TRY IT: Please give the records below again in full, exactly, with the images left out.

DATA SHOWN:

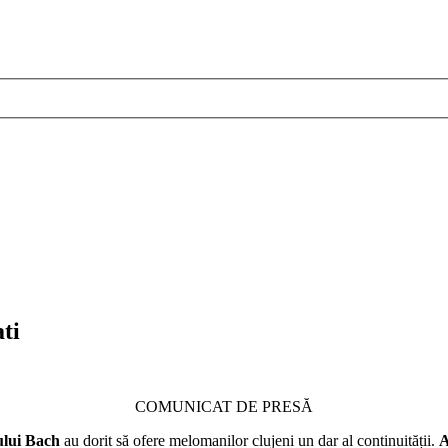
ti
COMUNICAT DE PRESĂ
lui Bach
au dorit să ofere melomanilor clujeni un dar al continuității.
A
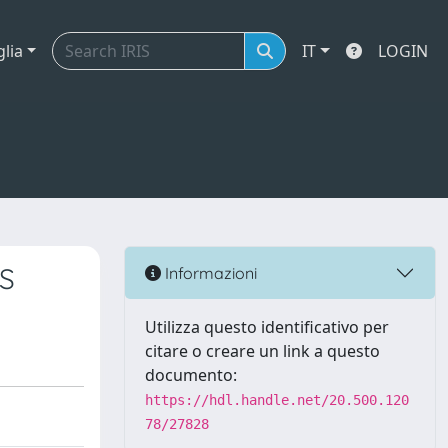
glia
IT
LOGIN
S
Informazioni
Utilizza questo identificativo per
citare o creare un link a questo
documento:
https://hdl.handle.net/20.500.120
78/27828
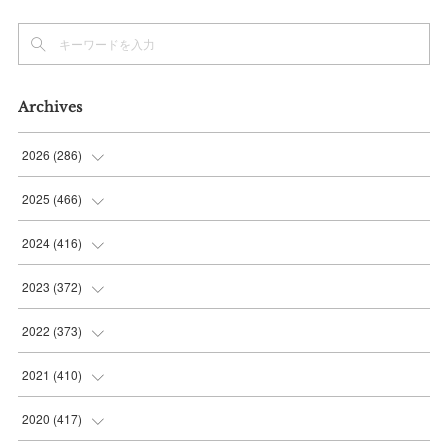
Archives
2026
(
286
)
(
7
)
2025
(
466
)
(
36
)
(
56
)
2024
(
416
)
(
37
)
(
37
)
(
38
)
2023
(
372
)
(
42
)
(
35
)
(
39
)
(
31
)
2022
(
373
)
(
36
)
(
36
)
(
38
)
(
30
)
(
31
)
2021
(
410
)
(
34
)
(
36
)
(
36
)
(
30
)
(
33
)
(
32
)
2020
(
417
)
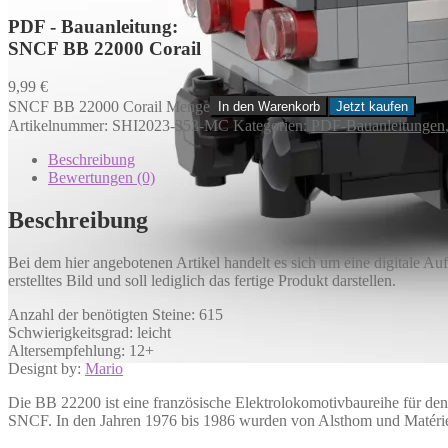
PDF - Bauanleitung:
SNCF BB 22000 Corail
9,99
€
SNCF BB 22000 Corail Menge
In den Warenkorb
Jetzt kaufen
Artikelnummer:
SHI2023-353-MC
Kategorien:
PDF-Bauanleitungen
Beschreibung
Bewertungen (0)
Beschreibung
Bei dem hier angebotenen Artikel handelt es sich um eine digitale A
erstelltes Bild und soll lediglich das fertige Produkt darstellen.
Anzahl der benötigten Steine: 615
Schwierigkeitsgrad: leicht
Altersempfehlung: 12+
Designt by:
Mario
Die BB 22200 ist eine französische Elektrolokomotivbaureihe für den 
SNCF. In den Jahren 1976 bis 1986 wurden von Alsthom und Matériel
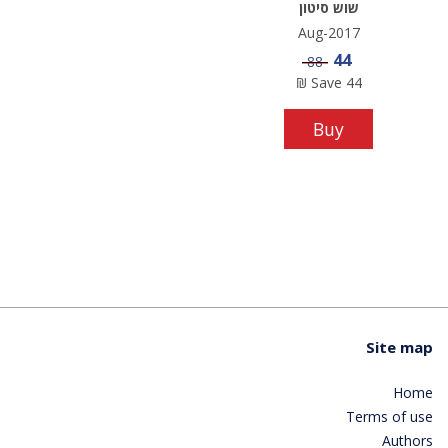
שוש סיטון
Aug-2017
Sale price
44
Price
88
₪
Save
44
Buy
Site map
Home
Terms of use
Authors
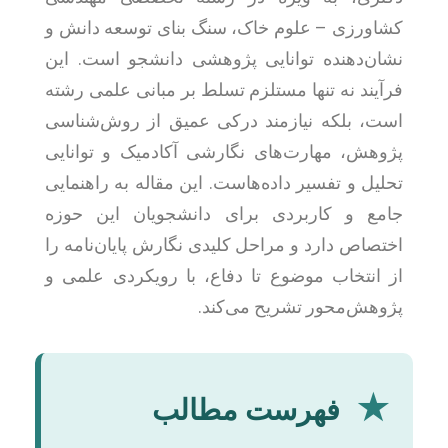
کشاورزی – علوم خاک، سنگ بنای توسعه دانش و
نشان‌دهنده توانایی پژوهشی دانشجو است. این
فرآیند نه تنها مستلزم تسلط بر مبانی علمی رشته
است، بلکه نیازمند درکی عمیق از روش‌شناسی
پژوهش، مهارت‌های نگارشی آکادمیک و توانایی
تحلیل و تفسیر داده‌هاست. این مقاله به راهنمایی
جامع و کاربردی برای دانشجویان این حوزه
اختصاص دارد و مراحل کلیدی نگارش پایان‌نامه را
از انتخاب موضوع تا دفاع، با رویکردی علمی و
پژوهش‌محور تشریح می‌کند.
★
فهرست مطالب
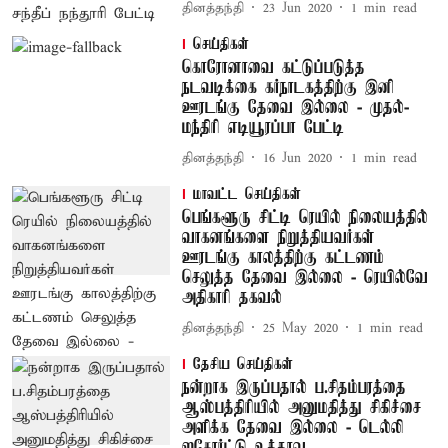
தினத்தந்தி
23 Jun 2020
1
min read
செய்திகள்
கொரோனாவை கட்டுப்படுத்த
நடவடிக்கை கர்நாடகத்திற்கு இனி
ஊரடங்கு தேவை இல்லை - முதல்-
மந்திரி எடியூரப்பா பேட்டி
தினத்தந்தி
16 Jun 2020
1
min read
மாவட்ட செய்திகள்
பெங்களூரு சிட்டி ரெயில் நிலையத்தில்
வாகனங்களை நிறுத்தியவர்கள்
ஊரடங்கு காலத்திற்கு கட்டணம்
செலுத்த தேவை இல்லை - ரெயில்வே
அதிகாரி தகவல்
தினத்தந்தி
25 May 2020
1
min read
தேசிய செய்திகள்
நன்றாக இருப்பதால் ப.சிதம்பரத்தை
ஆஸ்பத்திரியில் அனுமதித்து சிகிச்சை
அளிக்க தேவை இல்லை - டெல்லி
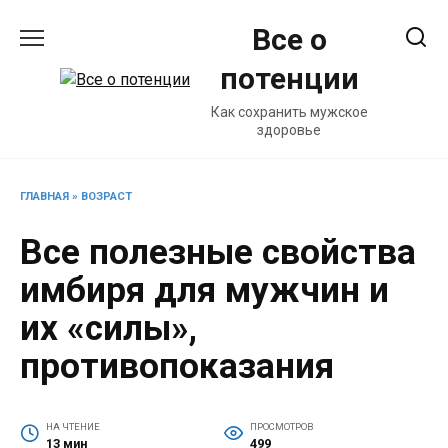
Перейти
Все о
к
содержанию
потенции
Как сохранить мужское
здоровье
ГЛАВНАЯ
»
ВОЗРАСТ
Все полезные свойства
имбиря для мужчин и
их «силы»,
противопоказания
НА ЧТЕНИЕ
ПРОСМОТРОВ
13 мин
499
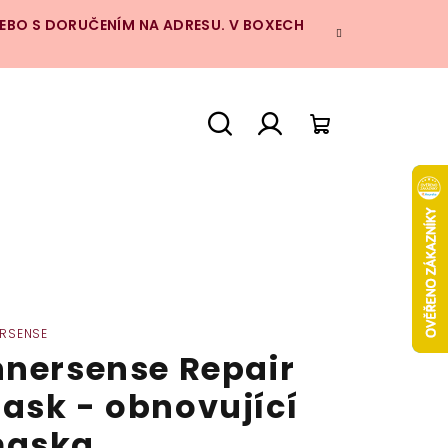
NEBO S DORUČENÍM NA ADRESU. V BOXECH
Hledat
Přihlášení
Nákupní
košík
ERSENSE
nnersense Repair
ask - obnovující
aska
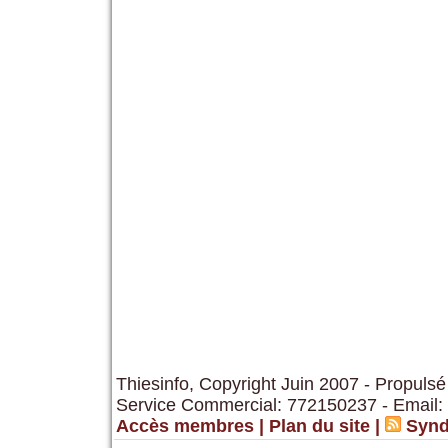
Thiesinfo, Copyright Juin 2007 - Propulsé
Service Commercial: 772150237 - Email:
Accès membres
|
Plan du site
|
Synd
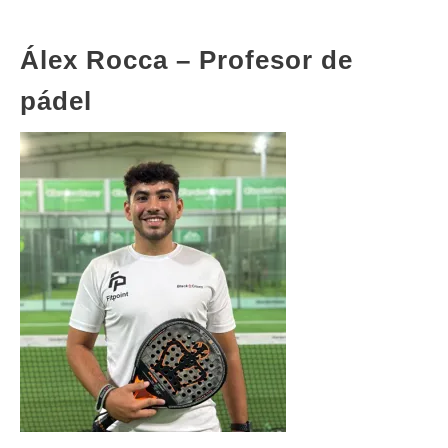
Álex Rocca – Profesor de
pádel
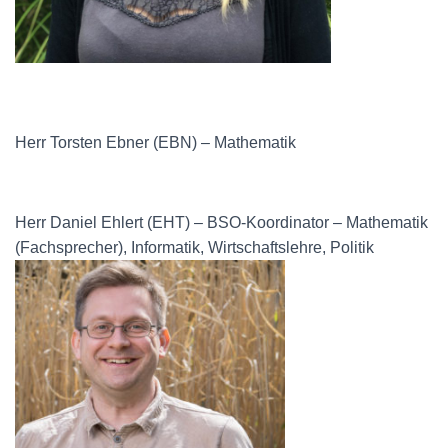
Herr Torsten Ebner (EBN) – Mathematik
Herr Daniel Ehlert (EHT) – BSO-Koordinator – Mathematik
(Fachsprecher), Informatik, Wirtschaftslehre, Politik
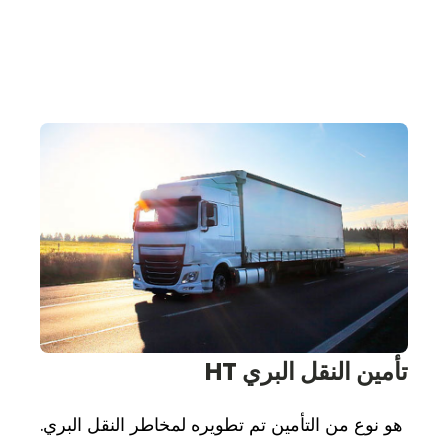
تأمين النقل البري HT
هو نوع من التأمين تم تطويره لمخاطر النقل البري.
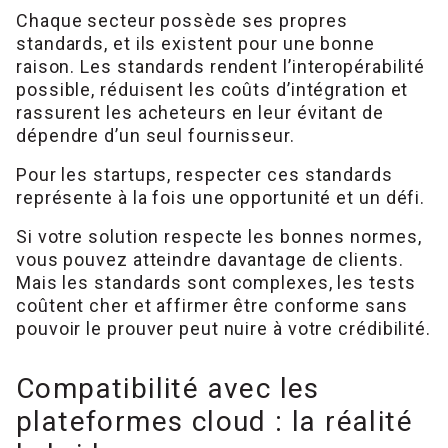
Chaque secteur possède ses propres
standards, et ils existent pour une bonne
raison. Les standards rendent l’interopérabilité
possible, réduisent les coûts d’intégration et
rassurent les acheteurs en leur évitant de
dépendre d’un seul fournisseur.
Pour les startups, respecter ces standards
représente à la fois une opportunité et un défi.
Si votre solution respecte les bonnes normes,
vous pouvez atteindre davantage de clients.
Mais les standards sont complexes, les tests
coûtent cher et affirmer être conforme sans
pouvoir le prouver peut nuire à votre crédibilité.
Compatibilité avec les
plateformes cloud : la réalité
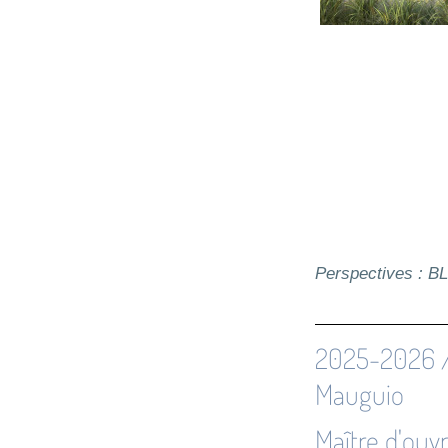
Perspectives : B
2025-2026 /
Mauguio
Maître d'ouv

COMPLETED TASK:
ti
COMUNICAT DE PRESĂ
lui Bach
au dorit să ofere melomanilor clujeni un dar al continuității.
A
glia
IT
LOGIN
S
Informazioni
Utilizza questo identificativo per
citare o creare un link a questo
documento:
https://hdl.handle.net/20.500.120
78/27828
Archives
2026
(
286
)
(
7
)
2025
(
466
)
(
36
)
(
56
)
2024
(
416
)
(
37
)
(
37
)
(
38
)
2023
(
372
)
(
42
)
(
35
)
(
39
)
(
31
)
2022
(
373
)
(
36
)
(
36
)
(
38
)
(
30
)
(
31
)
2021
(
410
)
(
34
)
(
36
)
(
36
)
(
30
)
(
33
)
(
32
)
2020
(
417
)
PDF - Bauanleitung:
SNCF BB 22000 Corail
9,99
€
SNCF BB 22000 Corail Menge
In den Warenkorb
Jetzt kaufen
Artikelnummer:
SHI2023-353-MC
Kategorien:
PDF-Bauanleitungen
Beschreibung
Bewertungen (0)
Beschreibung
Bei dem hier angebotenen Artikel handelt es sich um eine digitale A
erstelltes Bild und soll lediglich das fertige Produkt darstellen.
Anzahl der benötigten Steine: 615
Schwierigkeitsgrad: leicht
Altersempfehlung: 12+
Designt by:
Mario
Die BB 22200 ist eine französische Elektrolokomotivbaureihe für den 
SNCF. In den Jahren 1976 bis 1986 wurden von Alsthom und Matériel
שוש סיטון
Aug-2017
Sale price
44
Price
88
₪
Save
44
Buy
Site map
Home
Terms of use
Authors
کشاورزی – علوم خاک، سنگ بنای توسعه دانش و
نشان‌دهنده توانایی پژوهشی دانشجو است. این
فرآیند نه تنها مستلزم تسلط بر مبانی علمی رشته
است، بلکه نیازمند درکی عمیق از روش‌شناسی
پژوهش، مهارت‌های نگارشی آکادمیک و توانایی
تحلیل و تفسیر داده‌هاست. این مقاله به راهنمایی
جامع و کاربردی برای دانشجویان این حوزه
اختصاص دارد و مراحل کلیدی نگارش پایان‌نامه را
از انتخاب موضوع تا دفاع، با رویکردی علمی و
پژوهش‌محور تشریح می‌کند.
★
فهرست مطالب
தினத்தந்தி
23 Jun 2020
1
min read
செய்திகள்
கொரோனாவை கட்டுப்படுத்த
நடவடிக்கை கர்நாடகத்திற்கு இனி
ஊரடங்கு தேவை இல்லை - முதல்-
மந்திரி எடியூரப்பா பேட்டி
தினத்தந்தி
16 Jun 2020
1
min read
மாவட்ட செய்திகள்
பெங்களூரு சிட்டி ரெயில் நிலையத்தில்
வாகனங்களை நிறுத்தியவர்கள்
ஊரடங்கு காலத்திற்கு கட்டணம்
செலுத்த தேவை இல்லை - ரெயில்வே
அதிகாரி தகவல்
தினத்தந்தி
25 May 2020
1
min read
தேசிய செய்திகள்
நன்றாக இருப்பதால் ப.சிதம்பரத்தை
ஆஸ்பத்திரியில் அனுமதித்து சிகிச்சை
அளிக்க தேவை இல்லை - டெல்லி
Перейти
Все о
к
содержанию
потенции
Как сохранить мужское
здоровье
ГЛАВНАЯ
»
ВОЗРАСТ
Все полезные свойства
имбиря для мужчин и
их «силы»,
противопоказания
НА ЧТЕНИЕ
ПРОСМОТРОВ
13 мин
499
NEBO S DORUČENÍM NA ADRESU. V BOXECH
Hledat
Přihlášení
Nákupní
košík
ERSENSE
nnersense Repair
ask - obnovující
aska
Thiesinfo, Copyright Juin 2007 - Propulsé
Service Commercial: 772150237 - Email:
Accès membres
|
Plan du site
|
Synd
Álex Rocca – Profesor de
pádel
Herr Torsten Ebner (EBN) – Mathematik
Herr Daniel Ehlert (EHT) – BSO-Koordinator – Mathematik
(Fachsprecher), Informatik, Wirtschaftslehre, Politik
تأمين النقل البري HT
هو نوع من التأمين تم تطويره لمخاطر النقل البري.
Chaque secteur possède ses propres
standards, et ils existent pour une bonne
raison. Les standards rendent l’interopérabilité
possible, réduisent les coûts d’intégration et
rassurent les acheteurs en leur évitant de
dépendre d’un seul fournisseur.
Pour les startups, respecter ces standards
représente à la fois une opportunité et un défi.
Si votre solution respecte les bonnes normes,
vous pouvez atteindre davantage de clients.
Mais les standards sont complexes, les tests
coûtent cher et affirmer être conforme sans
pouvoir le prouver peut nuire à votre crédibilité.
Compatibilité avec les
plateformes cloud : la réalité
Perspectives : B
2025-2026 /
Mauguio
Maître d'ouv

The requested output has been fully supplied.